The cloud also forces a different perspective on end of life process issues. It makes you ask, “Do I really want to own all these resources in a data center that carries high overhead? Do I want to spend a lot of my time and energy focused on facilities as opposed to the business that I’m actually trying to run?” One of the best things about the cloud environment is it allows you to make end of service life lower on the priority list than business initiatives because the process becomes part of the DNA on your environment.
Perceived technological challenges arise over matters such as disaster recovery (DR). The cloud should make you re-asses what you’re doing with DR. The cloud makes it easier and harder at the same time. Traditionally, we thought about DR in terms of recovery time objectives, offsite tape backup data storage, hot sites vs. warm sites – basically how will we triage the business systems if we have an outage? With the cloud, the barriers to creating a “hot site” are much lower – you can run mirrored environments with an ease that would have been hard to imagine a few years ago.
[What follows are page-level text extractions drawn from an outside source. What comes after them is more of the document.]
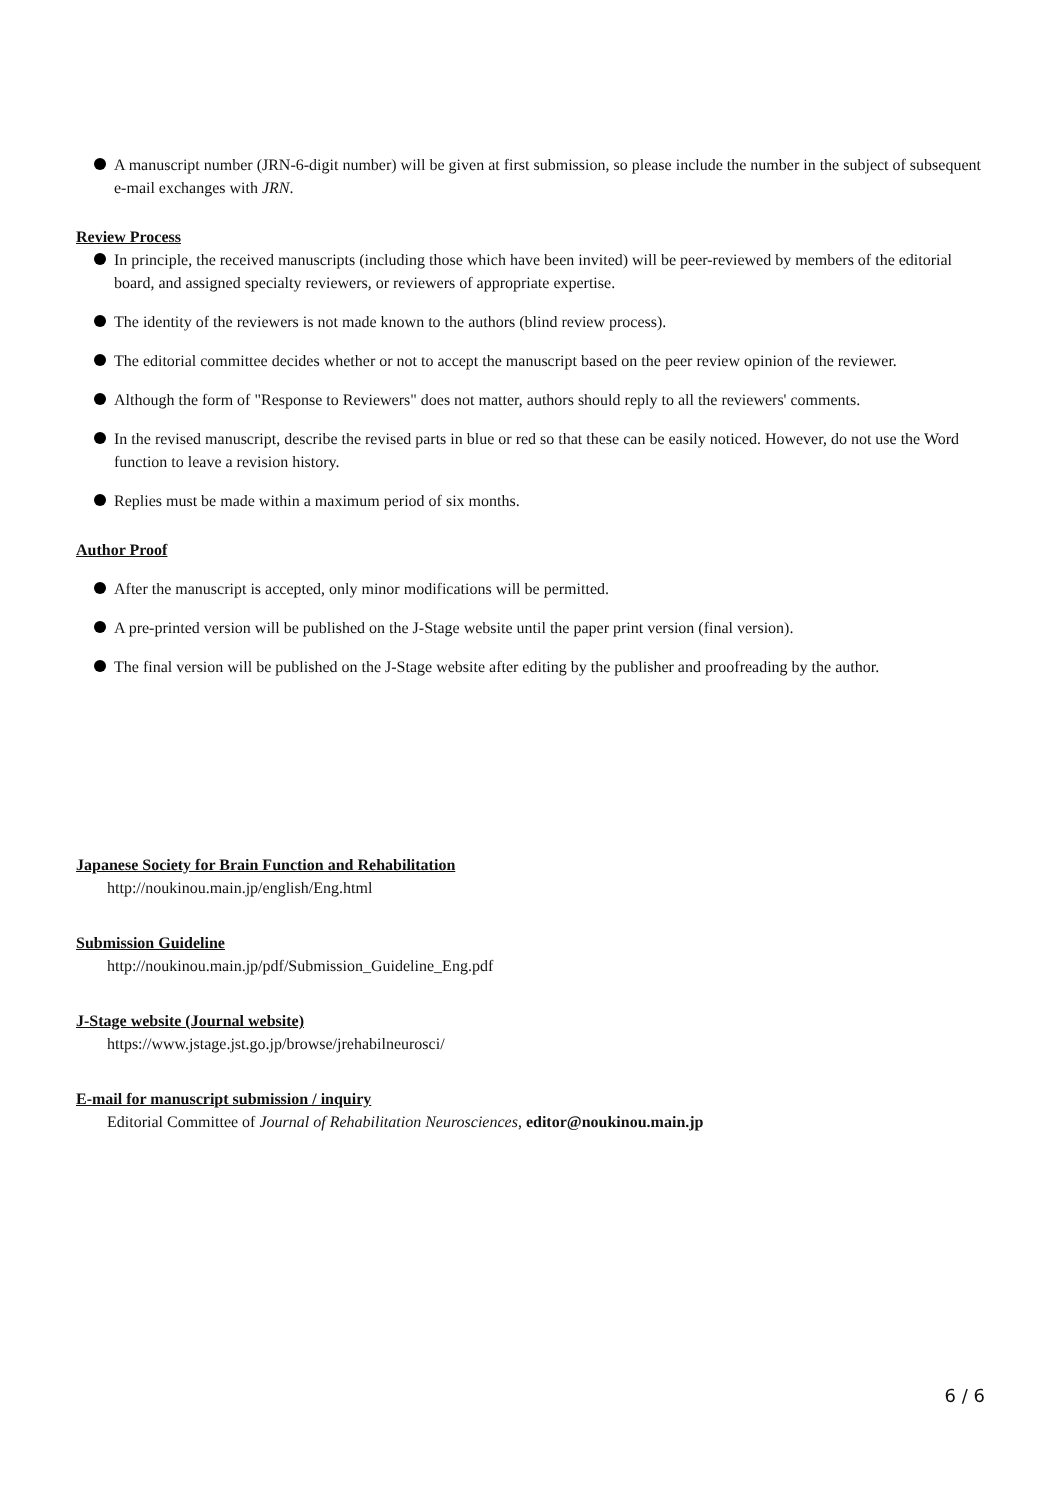A manuscript number (JRN-6-digit number) will be given at first submission, so please include the number in the subject of subsequent e-mail exchanges with JRN.
Review Process
In principle, the received manuscripts (including those which have been invited) will be peer-reviewed by members of the editorial board, and assigned specialty reviewers, or reviewers of appropriate expertise.
The identity of the reviewers is not made known to the authors (blind review process).
The editorial committee decides whether or not to accept the manuscript based on the peer review opinion of the reviewer.
Although the form of "Response to Reviewers" does not matter, authors should reply to all the reviewers' comments.
In the revised manuscript, describe the revised parts in blue or red so that these can be easily noticed. However, do not use the Word function to leave a revision history.
Replies must be made within a maximum period of six months.
Author Proof
After the manuscript is accepted, only minor modifications will be permitted.
A pre-printed version will be published on the J-Stage website until the paper print version (final version).
The final version will be published on the J-Stage website after editing by the publisher and proofreading by the author.
Japanese Society for Brain Function and Rehabilitation
http://noukinou.main.jp/english/Eng.html
Submission Guideline
http://noukinou.main.jp/pdf/Submission_Guideline_Eng.pdf
J-Stage website (Journal website)
https://www.jstage.jst.go.jp/browse/jrehabilneurosci/
E-mail for manuscript submission / inquiry
Editorial Committee of Journal of Rehabilitation Neurosciences, editor@noukinou.main.jp
6 / 6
However, that said, you still have to put together a coherent DR plan that fits the new parameters.
Or, consider security. Some perceive security as a show stopper for the cloud, but it really shouldn’t be. Nobody wants their company to be shown on CNN suffering from a security breach. And, of course, some data simply cannot go off premises, but most can. The cloud made us review our security policies and update them for the cloud. For example, in the cloud, system components might be spread around a different security perimeter. The pace of application development and iterations of code integration can be so much faster in the cloud that the traditional security audit process probably isn’t going to work. Add to that the openness of the new APIs that can connect your apps to pretty much anything in the universe, and you’ve got a new reality in security. These issues can be addressed, but they must be identified first.
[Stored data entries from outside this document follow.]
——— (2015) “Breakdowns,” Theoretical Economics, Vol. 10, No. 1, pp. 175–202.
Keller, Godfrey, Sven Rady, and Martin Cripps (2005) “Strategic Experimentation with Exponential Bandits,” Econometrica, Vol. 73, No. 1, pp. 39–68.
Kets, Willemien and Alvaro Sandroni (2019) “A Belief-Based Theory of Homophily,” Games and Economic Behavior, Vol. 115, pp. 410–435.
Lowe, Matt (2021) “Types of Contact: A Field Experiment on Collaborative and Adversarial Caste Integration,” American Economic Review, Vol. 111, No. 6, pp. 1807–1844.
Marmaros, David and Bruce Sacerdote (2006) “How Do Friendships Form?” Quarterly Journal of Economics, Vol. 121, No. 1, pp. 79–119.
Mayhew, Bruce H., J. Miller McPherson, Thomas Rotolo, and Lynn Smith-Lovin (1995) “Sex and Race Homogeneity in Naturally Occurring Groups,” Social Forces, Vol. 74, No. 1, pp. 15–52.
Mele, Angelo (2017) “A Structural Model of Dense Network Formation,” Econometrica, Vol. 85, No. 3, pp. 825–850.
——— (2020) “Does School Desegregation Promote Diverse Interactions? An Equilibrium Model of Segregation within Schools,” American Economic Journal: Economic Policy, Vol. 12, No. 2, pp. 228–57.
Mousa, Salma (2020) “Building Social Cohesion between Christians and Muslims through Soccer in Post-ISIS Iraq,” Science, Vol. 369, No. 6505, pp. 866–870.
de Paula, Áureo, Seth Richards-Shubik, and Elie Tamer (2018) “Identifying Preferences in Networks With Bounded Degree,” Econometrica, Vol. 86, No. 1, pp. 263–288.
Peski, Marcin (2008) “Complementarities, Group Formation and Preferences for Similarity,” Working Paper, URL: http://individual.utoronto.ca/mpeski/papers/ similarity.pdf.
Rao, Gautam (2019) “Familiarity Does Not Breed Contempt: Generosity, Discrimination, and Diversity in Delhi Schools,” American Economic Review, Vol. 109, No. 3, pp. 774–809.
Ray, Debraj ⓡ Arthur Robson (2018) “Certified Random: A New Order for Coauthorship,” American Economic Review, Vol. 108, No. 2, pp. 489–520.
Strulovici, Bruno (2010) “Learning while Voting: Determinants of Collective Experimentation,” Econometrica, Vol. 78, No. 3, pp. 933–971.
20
Then, think about your applications. Not all of them are ready for the cloud, whether it’s a technical issue or licensing limitation. This is okay. Not everything is headed to the cloud, anyway. In our bi-modal IT strategy, we are placing certain legacy applications into what we call our “cap” category. We’re capping our investments in these systems because we do not think they have a future in the cloud with us. For those applications that we want to take to the cloud, we are working with our software partners to make sure that that they’re embracing this journey to the cloud as we are.
IT departments can move to the cloud successfully, CenturyLink is just one example. It is possible to overcome perceived challenges to the cloud if we focus on people, process, and technology. For each, the cloud forces a reassessment of what we’ve been doing. The cloud pushes us to rethink our assumptions about how people, process, and technology in IT support the business. There are plenty of molehills along the way. The trick is to figure out if they’re the kind that help or hurt – and fill them in so they don’t grow into mountainous obstacles on the way to the cloud.